• **PROVIDED DATA**:
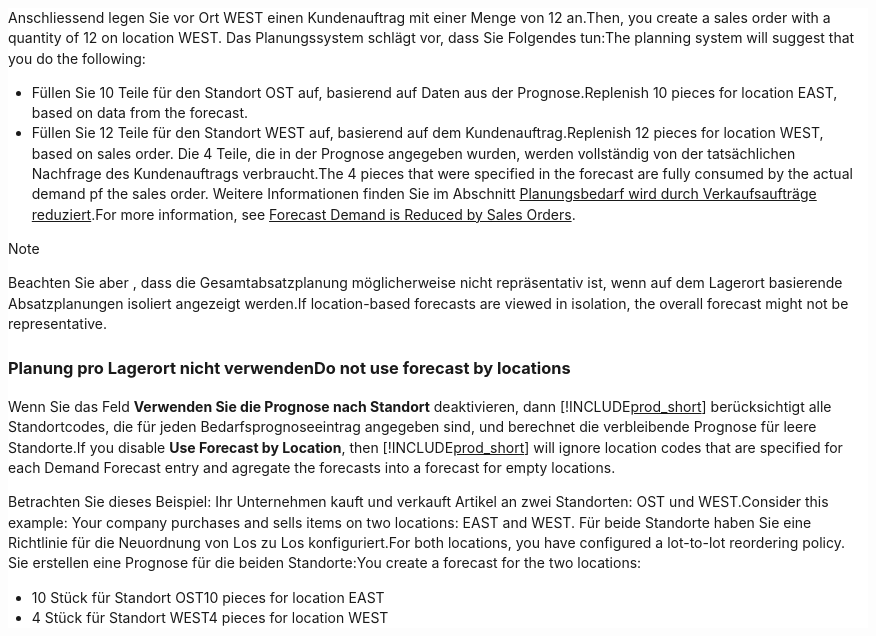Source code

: <span data-ttu-id="4ad6d-153">Anschliessend legen Sie vor Ort WEST einen Kundenauftrag mit einer Menge von 12 an.</span><span class="sxs-lookup"><span data-stu-id="4ad6d-153">Then, you create a sales order with a quantity of 12 on location WEST.</span></span> <span data-ttu-id="4ad6d-154">Das Planungssystem schlägt vor, dass Sie Folgendes tun:</span><span class="sxs-lookup"><span data-stu-id="4ad6d-154">The planning system will suggest that you do the following:</span></span>

- <span data-ttu-id="4ad6d-155">Füllen Sie 10 Teile für den Standort OST auf, basierend auf Daten aus der Prognose.</span><span class="sxs-lookup"><span data-stu-id="4ad6d-155">Replenish 10 pieces for location EAST, based on data from the forecast.</span></span>  
- <span data-ttu-id="4ad6d-156">Füllen Sie 12 Teile für den Standort WEST auf, basierend auf dem Kundenauftrag.</span><span class="sxs-lookup"><span data-stu-id="4ad6d-156">Replenish 12 pieces for location WEST, based on sales order.</span></span> <span data-ttu-id="4ad6d-157">Die 4 Teile, die in der Prognose angegeben wurden, werden vollständig von der tatsächlichen Nachfrage des Kundenauftrags verbraucht.</span><span class="sxs-lookup"><span data-stu-id="4ad6d-157">The 4 pieces that were specified in the forecast are fully consumed by the actual demand pf the sales order.</span></span> <span data-ttu-id="4ad6d-158">Weitere Informationen finden Sie im Abschnitt [Planungsbedarf wird durch Verkaufsaufträge reduziert](design-details-balancing-demand-and-supply.md#forecast-demand-is-reduced-by-sales-orders).</span><span class="sxs-lookup"><span data-stu-id="4ad6d-158">For more information, see [Forecast Demand is Reduced by Sales Orders](design-details-balancing-demand-and-supply.md#forecast-demand-is-reduced-by-sales-orders).</span></span> 

> [!NOTE]  
>  <span data-ttu-id="4ad6d-159">Beachten Sie aber , dass die Gesamtabsatzplanung möglicherweise nicht repräsentativ ist, wenn auf dem Lagerort basierende Absatzplanungen isoliert angezeigt werden.</span><span class="sxs-lookup"><span data-stu-id="4ad6d-159">If location-based forecasts are viewed in isolation, the overall forecast might not be representative.</span></span>

### <a name="do-not-use-forecast-by-locations"></a><span data-ttu-id="4ad6d-160">Planung pro Lagerort nicht verwenden</span><span class="sxs-lookup"><span data-stu-id="4ad6d-160">Do not use forecast by locations</span></span>
<span data-ttu-id="4ad6d-161">Wenn Sie das Feld **Verwenden Sie die Prognose nach Standort** deaktivieren, dann [!INCLUDE[prod_short](includes/prod_short.md)] berücksichtigt alle Standortcodes, die für jeden Bedarfsprognoseeintrag angegeben sind, und berechnet die verbleibende Prognose für leere Standorte.</span><span class="sxs-lookup"><span data-stu-id="4ad6d-161">If you disable **Use Forecast by Location**, then [!INCLUDE[prod_short](includes/prod_short.md)] will ignore location codes that are specified for each Demand Forecast entry and agregate the forecasts into a forecast for empty locations.</span></span>  

<span data-ttu-id="4ad6d-162">Betrachten Sie dieses Beispiel: Ihr Unternehmen kauft und verkauft Artikel an zwei Standorten: OST und WEST.</span><span class="sxs-lookup"><span data-stu-id="4ad6d-162">Consider this example: Your company purchases and sells items on two locations: EAST and WEST.</span></span> <span data-ttu-id="4ad6d-163">Für beide Standorte haben Sie eine Richtlinie für die Neuordnung von Los zu Los konfiguriert.</span><span class="sxs-lookup"><span data-stu-id="4ad6d-163">For both locations, you have configured a lot-to-lot reordering policy.</span></span> <span data-ttu-id="4ad6d-164">Sie erstellen eine Prognose für die beiden Standorte:</span><span class="sxs-lookup"><span data-stu-id="4ad6d-164">You create a forecast for the two locations:</span></span>

- <span data-ttu-id="4ad6d-165">10 Stück für Standort OST</span><span class="sxs-lookup"><span data-stu-id="4ad6d-165">10 pieces for location EAST</span></span>
- <span data-ttu-id="4ad6d-166">4 Stück für Standort WEST</span><span class="sxs-lookup"><span data-stu-id="4ad6d-166">4 pieces for location WEST</span></span>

• **INSTRUCTION**:
Every entry above needs to be retyped exactly; drop the pictures.

• **RESULT FOR THIS TASK**:
Source code

: <span data-ttu-id="4ad6d-153">Anschliessend legen Sie vor Ort WEST einen Kundenauftrag mit einer Menge von 12 an.</span><span class="sxs-lookup"><span data-stu-id="4ad6d-153">Then, you create a sales order with a quantity of 12 on location WEST.</span></span> <span data-ttu-id="4ad6d-154">Das Planungssystem schlägt vor, dass Sie Folgendes tun:</span><span class="sxs-lookup"><span data-stu-id="4ad6d-154">The planning system will suggest that you do the following:</span></span>

- <span data-ttu-id="4ad6d-155">Füllen Sie 10 Teile für den Standort OST auf, basierend auf Daten aus der Prognose.</span><span class="sxs-lookup"><span data-stu-id="4ad6d-155">Replenish 10 pieces for location EAST, based on data from the forecast.</span></span>  
- <span data-ttu-id="4ad6d-156">Füllen Sie 12 Teile für den Standort WEST auf, basierend auf dem Kundenauftrag.</span><span class="sxs-lookup"><span data-stu-id="4ad6d-156">Replenish 12 pieces for location WEST, based on sales order.</span></span> <span data-ttu-id="4ad6d-157">Die 4 Teile, die in der Prognose angegeben wurden, werden vollständig von der tatsächlichen Nachfrage des Kundenauftrags verbraucht.</span><span class="sxs-lookup"><span data-stu-id="4ad6d-157">The 4 pieces that were specified in the forecast are fully consumed by the actual demand pf the sales order.</span></span> <span data-ttu-id="4ad6d-158">Weitere Informationen finden Sie im Abschnitt [Planungsbedarf wird durch Verkaufsaufträge reduziert](design-details-balancing-demand-and-supply.md#forecast-demand-is-reduced-by-sales-orders).</span><span class="sxs-lookup"><span data-stu-id="4ad6d-158">For more information, see [Forecast Demand is Reduced by Sales Orders](design-details-balancing-demand-and-supply.md#forecast-demand-is-reduced-by-sales-orders).</span></span> 

> [!NOTE]  
>  <span data-ttu-id="4ad6d-159">Beachten Sie aber , dass die Gesamtabsatzplanung möglicherweise nicht repräsentativ ist, wenn auf dem Lagerort basierende Absatzplanungen isoliert angezeigt werden.</span><span class="sxs-lookup"><span data-stu-id="4ad6d-159">If location-based forecasts are viewed in isolation, the overall forecast might not be representative.</span></span>

### <a name="do-not-use-forecast-by-locations"></a><span data-ttu-id="4ad6d-160">Planung pro Lagerort nicht verwenden</span><span class="sxs-lookup"><span data-stu-id="4ad6d-160">Do not use forecast by locations</span></span>
<span data-ttu-id="4ad6d-161">Wenn Sie das Feld **Verwenden Sie die Prognose nach Standort** deaktivieren, dann [!INCLUDE[prod_short](includes/prod_short.md)] berücksichtigt alle Standortcodes, die für jeden Bedarfsprognoseeintrag angegeben sind, und berechnet die verbleibende Prognose für leere Standorte.</span><span class="sxs-lookup"><span data-stu-id="4ad6d-161">If you disable **Use Forecast by Location**, then [!INCLUDE[prod_short](includes/prod_short.md)] will ignore location codes that are specified for each Demand Forecast entry and agregate the forecasts into a forecast for empty locations.</span></span>  

<span data-ttu-id="4ad6d-162">Betrachten Sie dieses Beispiel: Ihr Unternehmen kauft und verkauft Artikel an zwei Standorten: OST und WEST.</span><span class="sxs-lookup"><span data-stu-id="4ad6d-162">Consider this example: Your company purchases and sells items on two locations: EAST and WEST.</span></span> <span data-ttu-id="4ad6d-163">Für beide Standorte haben Sie eine Richtlinie für die Neuordnung von Los zu Los konfiguriert.</span><span class="sxs-lookup"><span data-stu-id="4ad6d-163">For both locations, you have configured a lot-to-lot reordering policy.</span></span> <span data-ttu-id="4ad6d-164">Sie erstellen eine Prognose für die beiden Standorte:</span><span class="sxs-lookup"><span data-stu-id="4ad6d-164">You create a forecast for the two locations:</span></span>

- <span data-ttu-id="4ad6d-165">10 Stück für Standort OST</span><span class="sxs-lookup"><span data-stu-id="4ad6d-165">10 pieces for location EAST</span></span>
- <span data-ttu-id="4ad6d-166">4 Stück für Standort WEST</span><span class="sxs-lookup"><span data-stu-id="4ad6d-166">4 pieces for location WEST</span></span>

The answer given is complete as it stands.